Targeting a postoperative refraction that is slightly hyperopic (0 to +0.50D) tends to increase patients' reading distance without compromising their unaided distance vision. This technique also reduces the incidence of unwanted nighttime visual phenomena, because the near image is more out of focus.

The surgical technique is the same as that for implanting a standard SA60 IOL. The capsulorhexis should be centered, round, and 5.0 to 5.5mm in diameter so that the anterior capsule overlaps the IOL's anterior edge and thus reduces the incidence of posterior capsular opacification. It is best to insert the Restor lens with a cartridge, preferably the Monarch II IOL Delivery System with a B cartridge (Alcon Laboratories, Inc.). When removing the IOL from its packaging and transferring it to the cartridge, the surgeon should be careful to grasp the haptic or, if necessary, the optic close to its edge so as to avoid any possible damage to the diffractive grating, which occupies the central 3.6-mm diameter of the lens' anterior surface. This cartridge will fit snugly into the entrance of a 2.75-mm corneal incision.

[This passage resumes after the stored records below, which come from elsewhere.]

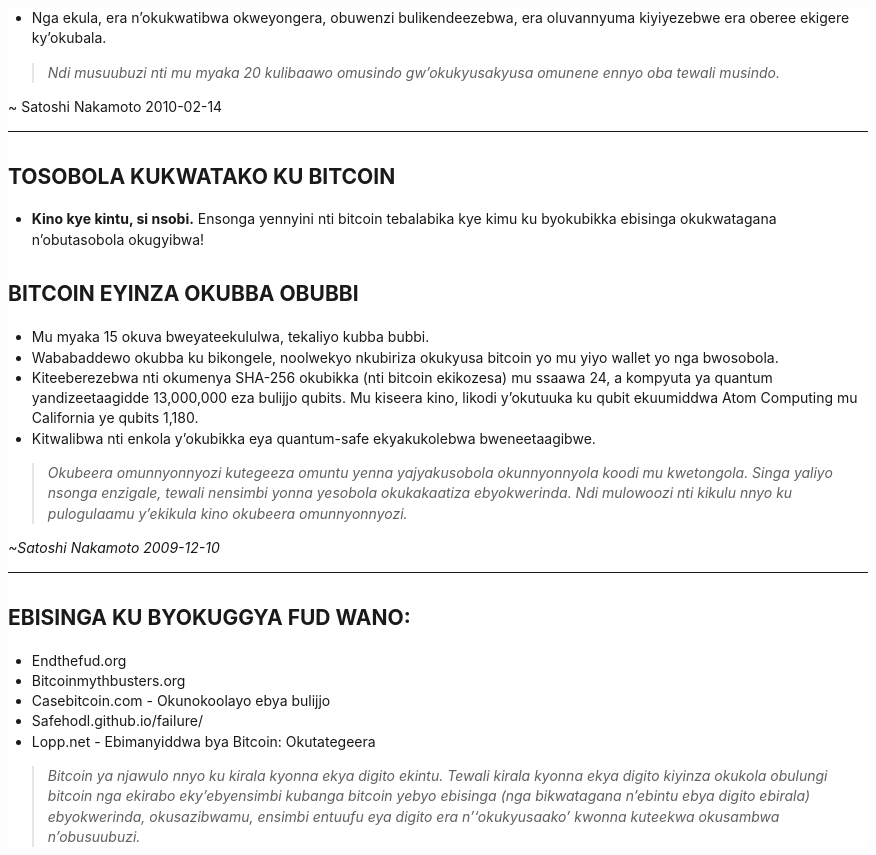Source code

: * Nga ekula, era n’okukwatibwa okweyongera, obuwenzi bulikendeezebwa, era oluvannyuma kiyiyezebwe era
oberee ekigere ky’okubala.

>*Ndi musuubuzi nti mu myaka 20 kulibaawo
omusindo gw’okukyusakyusa omunene ennyo
oba tewali musindo.*

~ Satoshi Nakamoto 2010-02-14

---

## TOSOBOLA KUKWATAKO KU BITCOIN

* **Kino kye kintu, si nsobi.** Ensonga yennyini nti bitcoin
tebalabika kye kimu ku byokubikka ebisinga okukwatagana n’obutasobola okugyibwa!

## BITCOIN EYINZA OKUBBA OBUBBI
* Mu myaka 15 okuva bweyateekululwa, tekaliyo
kubba bubbi.
* Wababaddewo okubba ku bikongele, noolwekyo
nkubiriza okukyusa bitcoin yo mu yiyo
wallet yo nga bwosobola.
* Kiteeberezebwa nti okumenya SHA-256
okubikka (nti bitcoin ekikozesa) mu ssaawa 24, a
kompyuta ya quantum yandizeetaagidde 13,000,000 eza bulijjo
qubits. Mu kiseera kino, likodi y’okutuuka ku qubit
ekuumiddwa Atom Computing mu California ye qubits 1,180.
* Kitwalibwa nti enkola y’okubikka eya quantum-safe
ekyakukolebwa bweneetaagibwe.

>*Okubeera omunnyonnyozi kutegeeza omuntu yenna yajyakusobola
okunnyonnyola koodi mu kwetongola. Singa yaliyo
nsonga enzigale, tewali nensimbi yonna yesobola okukakaatiza
ebyokwerinda. Ndi mulowoozi nti kikulu nnyo ku
pulogulaamu y’ekikula kino okubeera omunnyonnyozi.*

*~Satoshi Nakamoto 2009-12-10*

---

## EBISINGA KU BYOKUGGYA FUD WANO:

* Endthefud.org
* Bitcoinmythbusters.org
* Casebitcoin.com - Okunokoolayo ebya bulijjo
* Safehodl.github.io/failure/
* Lopp.net - Ebimanyiddwa bya Bitcoin: Okutategeera

>*Bitcoin ya njawulo nnyo ku kirala kyonna ekya digito
ekintu. Tewali kirala kyonna ekya digito kiyinza okukola obulungi
bitcoin nga ekirabo eky’ebyensimbi kubanga bitcoin yebyo ebisinga
(nga bikwatagana n’ebintu ebya digito ebirala) ebyokwerinda, okusazibwamu,
ensimbi entuufu eya digito era n’‘okukyusaako’ kwonna
kuteekwa okusambwa n’obusuubuzi.*
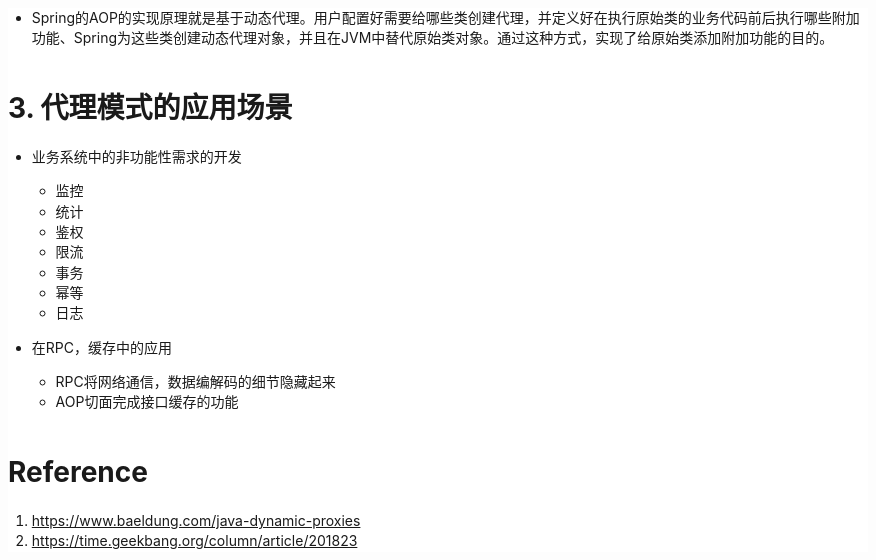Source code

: + Spring的AOP的实现原理就是基于动态代理。用户配置好需要给哪些类创建代理，并定义好在执行原始类的业务代码前后执行哪些附加功能、Spring为这些类创建动态代理对象，并且在JVM中替代原始类对象。通过这种方式，实现了给原始类添加附加功能的目的。
# 3. 代理模式的应用场景

+ 业务系统中的非功能性需求的开发
    + 监控
    + 统计
    + 鉴权
    + 限流
    + 事务
    + 幂等
    + 日志

+ 在RPC，缓存中的应用
    + RPC将网络通信，数据编解码的细节隐藏起来
    + AOP切面完成接口缓存的功能


# Reference 
1. https://www.baeldung.com/java-dynamic-proxies
2. https://time.geekbang.org/column/article/201823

It is, of course, important to ensure that the IOL sits securely within the capsule and that all viscoelastic material has been removed. With a strongly cohesive viscoelastic, directly aspirating behind the IOL optic is not necessary if the surgeon rocks and nudges the lens when aspirating the viscoelastic. If using a retentive substance such as Viscoat (Alcon Laboratories, Inc.), then one should directly aspirate the material from behind the optic. Once the haptics have fully returned to their preinsertion configuration, the ophthalmologist should ensure that the IOL's optic is centered, because the position of the lens will not change postoperatively (Figure 1). Regarding the lens' ability to provide two good-quality images, a decentration of up to 1mm does not degrade optical function, but, in general terms, it is important to ensure the centration of the IOL's optic.


Although bifocal and multifocal IOLs have been available in different markets for almost 20 years, they have never had a major impact in terms of the proportion of patients receiving such lens technology. The combination of diffractive optics with apodization present in the Acrysof Restor IOL provided excellent unaided vision and freedom from spectacles for 85% of subjects who received the lens during the FDA clinical trial. This IOL should significantly affect the future of cataract surgery, but it still requires carefully selected patients and a meticulous surgical technique. 

David Allen, BSc, FRCS, FRCOphth, is a consultant ophthalmologist specializing in cataract surgery in Sunderland, England. He has received reimbursement from Alcon Laboratories, Inc., for travel and lodging but states that he holds no financial interest in the products or companies mentioned herein.